Surprise No. 9: The big market winner will be Altisource Asset Management. Right. (Indeed, I hit it out of the park on this one, as Altisource Asset Management, my "stock of the decade" climbed by 1,120%, to $940 a share.)

Surprise No. 10: Takeover activity slows to a standstill. Wrong. (Though M&A activity was muted relative to optimistic expectations.)

Surprise No. 11: A comprehensive New York Times expose reveals that all Chinese economic data have been fabricated. Wrong.

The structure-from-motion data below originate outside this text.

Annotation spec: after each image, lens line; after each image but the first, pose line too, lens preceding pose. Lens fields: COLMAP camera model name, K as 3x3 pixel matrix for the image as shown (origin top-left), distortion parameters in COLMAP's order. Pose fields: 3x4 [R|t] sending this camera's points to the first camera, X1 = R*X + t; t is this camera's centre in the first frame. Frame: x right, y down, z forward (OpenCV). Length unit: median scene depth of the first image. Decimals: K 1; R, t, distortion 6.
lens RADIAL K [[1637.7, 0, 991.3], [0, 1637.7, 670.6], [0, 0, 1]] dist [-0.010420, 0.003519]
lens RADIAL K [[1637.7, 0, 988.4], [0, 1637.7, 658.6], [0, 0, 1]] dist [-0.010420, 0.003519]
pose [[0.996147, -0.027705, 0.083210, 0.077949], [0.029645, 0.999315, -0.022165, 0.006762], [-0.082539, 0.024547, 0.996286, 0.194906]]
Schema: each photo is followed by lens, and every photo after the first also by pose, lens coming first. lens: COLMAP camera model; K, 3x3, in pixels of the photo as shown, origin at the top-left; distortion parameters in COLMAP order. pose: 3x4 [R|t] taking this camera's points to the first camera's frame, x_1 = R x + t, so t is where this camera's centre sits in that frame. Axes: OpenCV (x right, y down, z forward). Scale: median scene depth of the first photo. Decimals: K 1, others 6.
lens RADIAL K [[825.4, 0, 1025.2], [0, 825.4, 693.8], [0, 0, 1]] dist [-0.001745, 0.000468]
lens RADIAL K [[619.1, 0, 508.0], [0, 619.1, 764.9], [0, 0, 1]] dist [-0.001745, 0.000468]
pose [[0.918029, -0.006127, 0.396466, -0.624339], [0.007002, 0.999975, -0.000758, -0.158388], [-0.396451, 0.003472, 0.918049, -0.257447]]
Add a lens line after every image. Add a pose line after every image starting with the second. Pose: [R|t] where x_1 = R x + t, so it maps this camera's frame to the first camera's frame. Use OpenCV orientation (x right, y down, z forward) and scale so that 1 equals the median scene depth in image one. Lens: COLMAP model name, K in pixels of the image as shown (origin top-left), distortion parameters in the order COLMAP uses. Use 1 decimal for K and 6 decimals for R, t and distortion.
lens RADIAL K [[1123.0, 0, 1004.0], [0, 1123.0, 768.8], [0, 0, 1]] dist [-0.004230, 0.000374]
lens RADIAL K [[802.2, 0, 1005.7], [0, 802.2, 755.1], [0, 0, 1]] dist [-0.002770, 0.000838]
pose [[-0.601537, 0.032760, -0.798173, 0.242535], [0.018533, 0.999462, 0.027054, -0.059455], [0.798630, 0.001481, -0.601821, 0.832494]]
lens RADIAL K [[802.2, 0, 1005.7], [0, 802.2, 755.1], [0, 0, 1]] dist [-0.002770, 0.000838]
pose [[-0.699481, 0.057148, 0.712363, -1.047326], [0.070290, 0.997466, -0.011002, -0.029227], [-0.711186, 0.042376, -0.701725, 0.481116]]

Surprise No. 12: There is no reallocation out of bonds and into stocks in 2013. Wrong.

Surprise No. 13: Signs of life are found on Mars. Right.

Surprise No. 14: Procter & Gamble (PG) splits apart into three separate companies and Avon Products (AVP) is courted. Wrong.

Surprise No. 15: There are numerous surprises in entertainment and in sports. (Cassadee Pope, New York Yankees, Oklahoma Thunder, Seattle Seahawks, Alabama, Tiger Words, Kentucky Derby, World Series of Poker. Wrong. (Though I did forecast the exact Alabama-Notre Dame point differential in the Bowl Championship Series Game.)